I met an online friend, who just happened to work for the company I want to buy something from...
Taking "online friend" literally, let's replace this by "a friendly stranger I haven't ever actually met, and don't actually know in real life, so I have no real way to tell if things they say are true or false."
How well do you know them? Apart from "they seem friendly" do you have any concrete way to determine what is genuine or not, or who they truly are? Suppose they were in a scammer call centre in another country and just aiming to sound convincing,would you know?
Scammers can make people fall in love, let alone be friends. How do you know for sure? Assume they may be, unless you have a really good reason.
Also while we think of it, let's have the name of this desktop computer company, so people here can see if they agree its legit.
Bonus points for sneaky scammers, If the company and site are genuine but they hacked the website or something, or poisoned some DNS, so it redirects anyway.
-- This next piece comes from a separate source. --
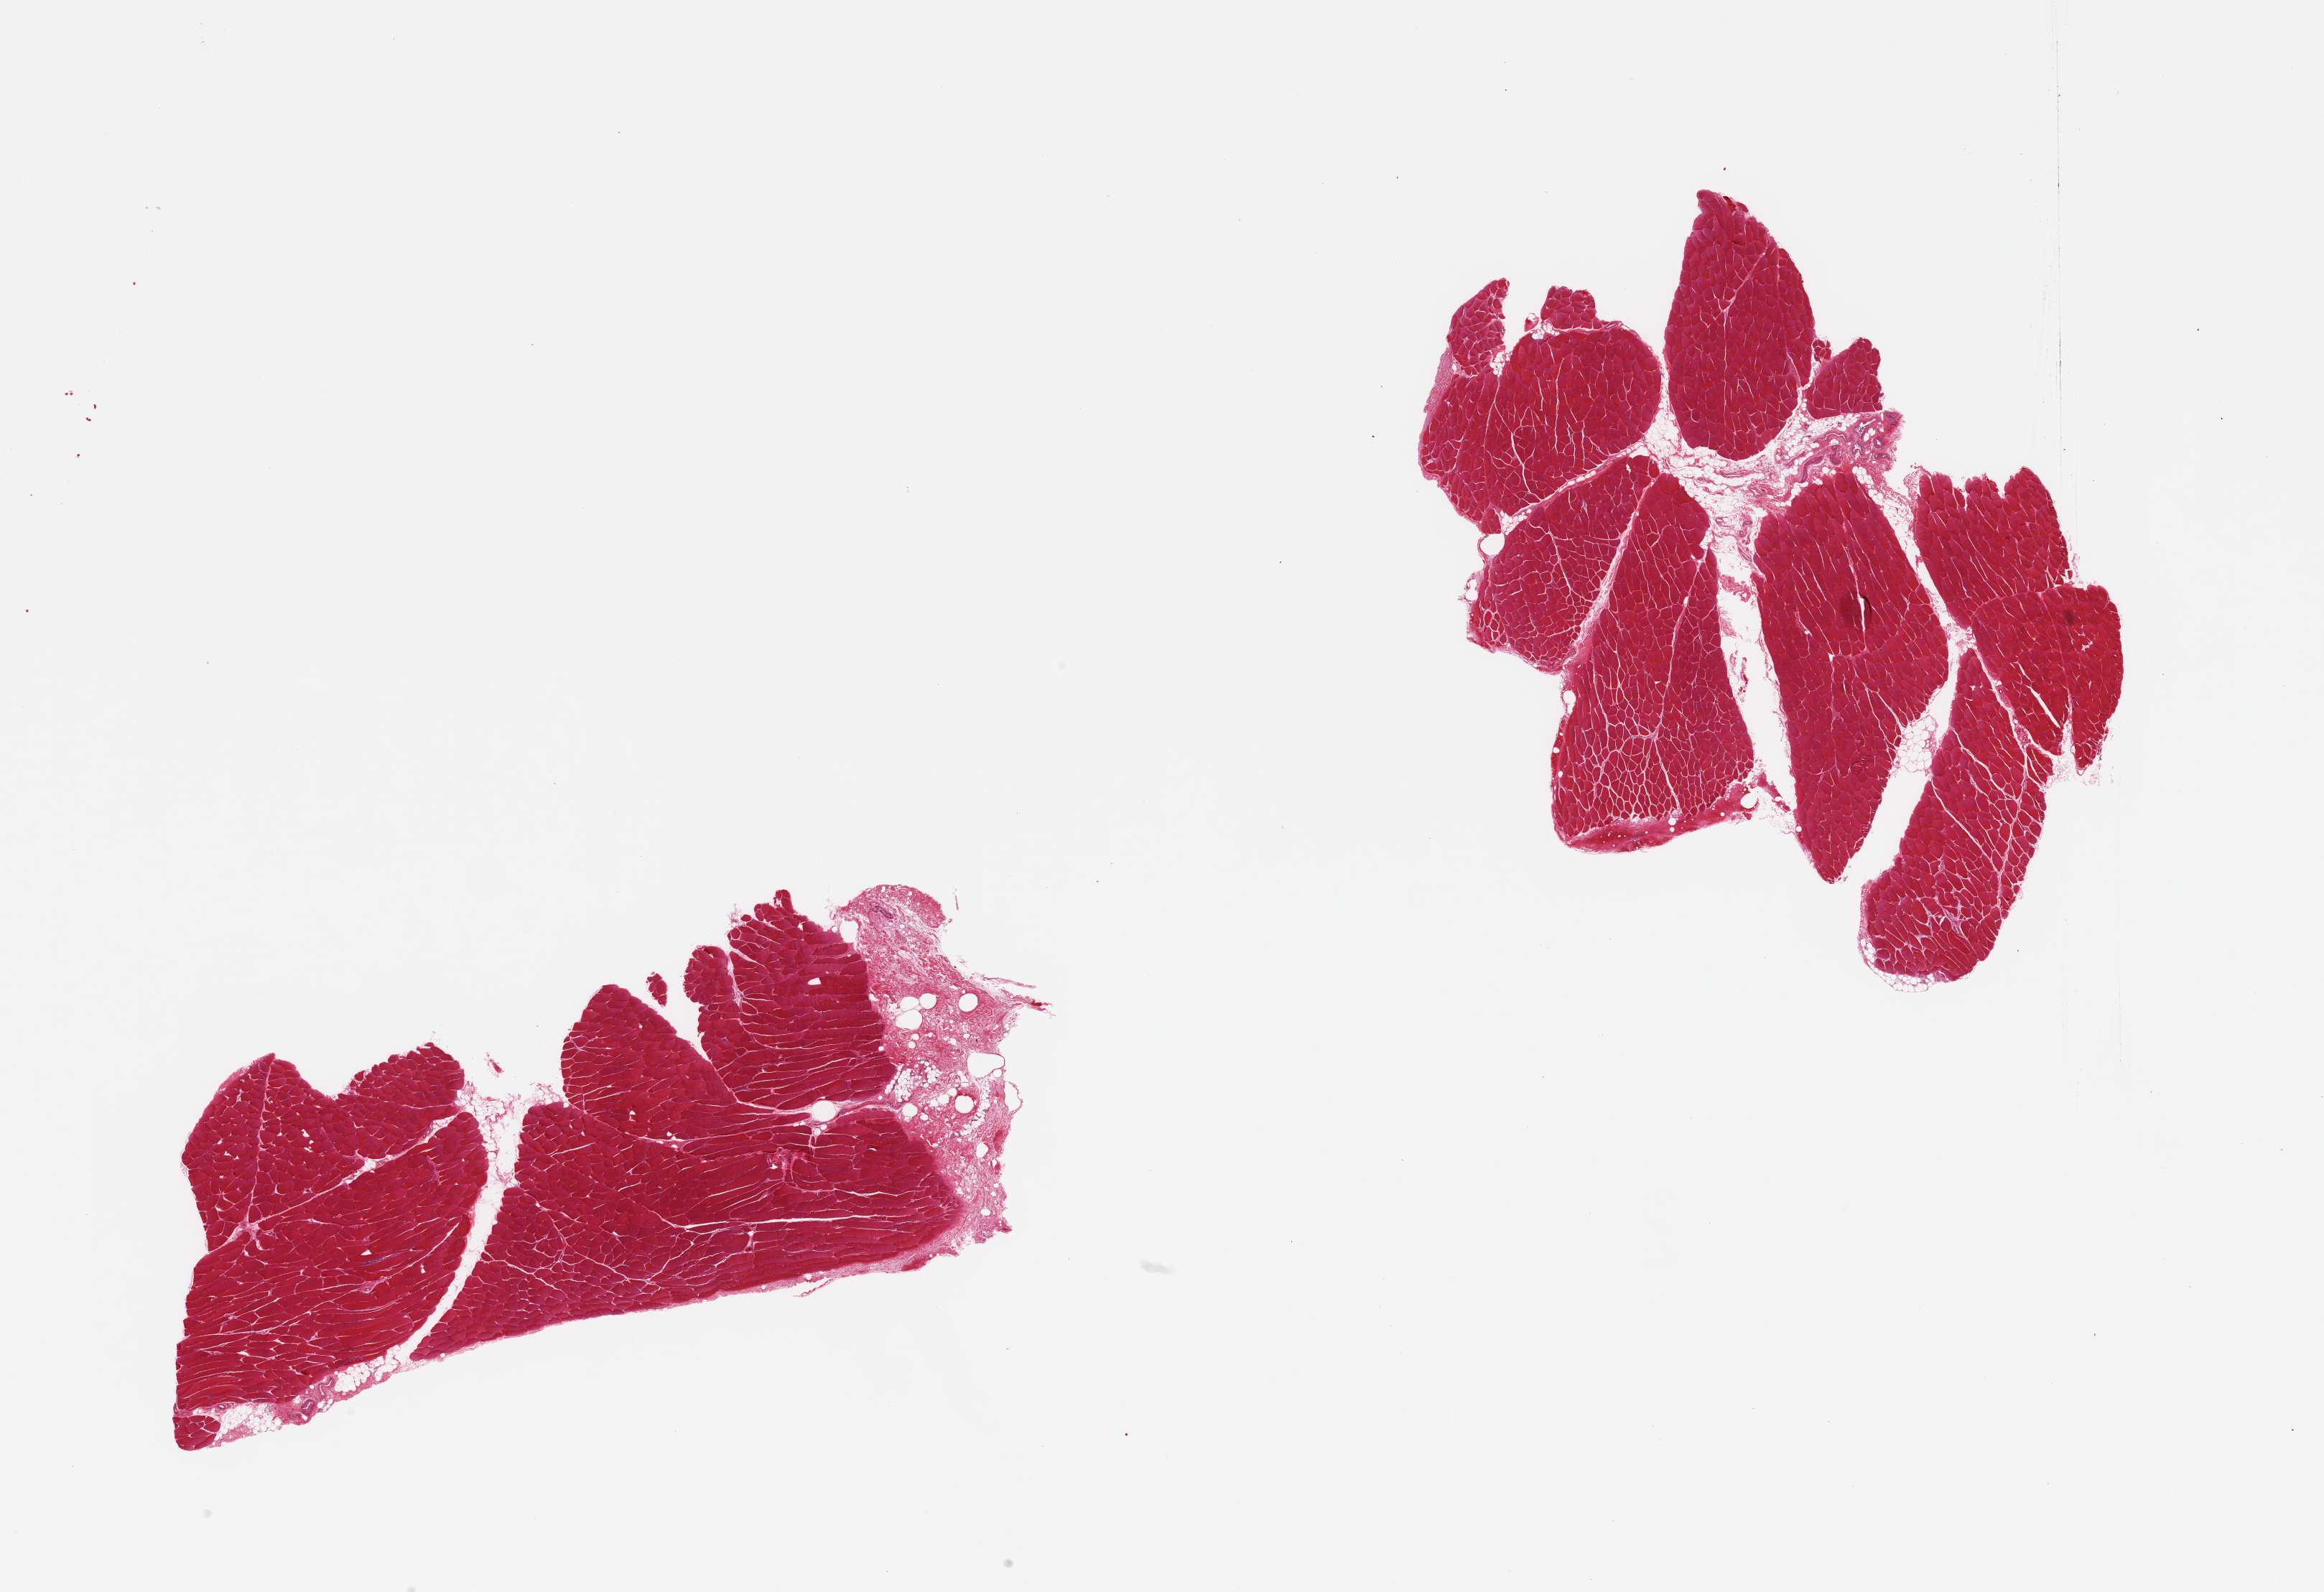
Haematoxylin and eosin whole-slide image — low-resolution overview of the scanned area, about 25.6 x 17.5 mm (acquisition: 20x scan); PAXgene-fixed, paraffin-embedded tissue; target tissue: skeletal muscle; donor tissue sample. Donor sex: male.
Pathologist's review note for this sample: 2 pieces, ~10% interstitial/adherent fat/vascular elements.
So this friendly person pretty much immediately gave me their employee computer login...
Well. Isn't that..... generous? And the sort of thing most people do for people they've only met online.
Suspicion.
The corporate site shows other people use friendly persons login and have also bought desktop computers using his discount.
That one point, to me, is the smoking gun and huge red flag. Its a very high risk of being a scam.
Why the red flags at that?
Scammers are confidence tricksters. Some themes are totally pervasive - some kind of "too good to be true". Some kind of "convincer". A friendly helpful person who seems to like and trust you and says they are glad to cut a corner to help.
Now, the thing about a convincer is, most genuine situations people don't actually throw them in. The excessive step to show you it's safe, is WAYYYYY further than the steps needed to tingle my red scammer warning lights.
Think about it. If your friend offered to pay the £200 flight cost for a holiday this time round, and you pay back your share, that's fine. But if he opens his banking app and puts it in your hands, gives you the login, just to specifically prove others have gone that way on holiday costs with him, ..... Isn't that just a little bit weird?
That's what I mean by being an excessive step too far. A genuine person just wouldn't do that. They'd say, "I work there, I've checked my employee discount, its $X to me....
" and then discuss making a payment in some nice safe way that you get your cash back if the thing doesn't turn up.
What a genuine person doesn't do, is let an unknown-to-them "online friend" log into their own account, risking their job at best and a criminal prosecution at worst for fraud, from a completely different IP address than usual, with full access, to reassure that lots of people have done it. Like, this person has supposedly bought how many desktops recently, anyway?
And its pointless anyway, because none of that is proof.
Scammers are known to set up entire company websites for a scam. A web page that just happens to show lots of people doing it, is a good convincer but actually proves jack shit, because you have no way to know if even one of those is more than a fabrication.
And all the other elements too.
I don't buy that its safe.
Let us know the company concerned, and let's see if they are genuine or not too.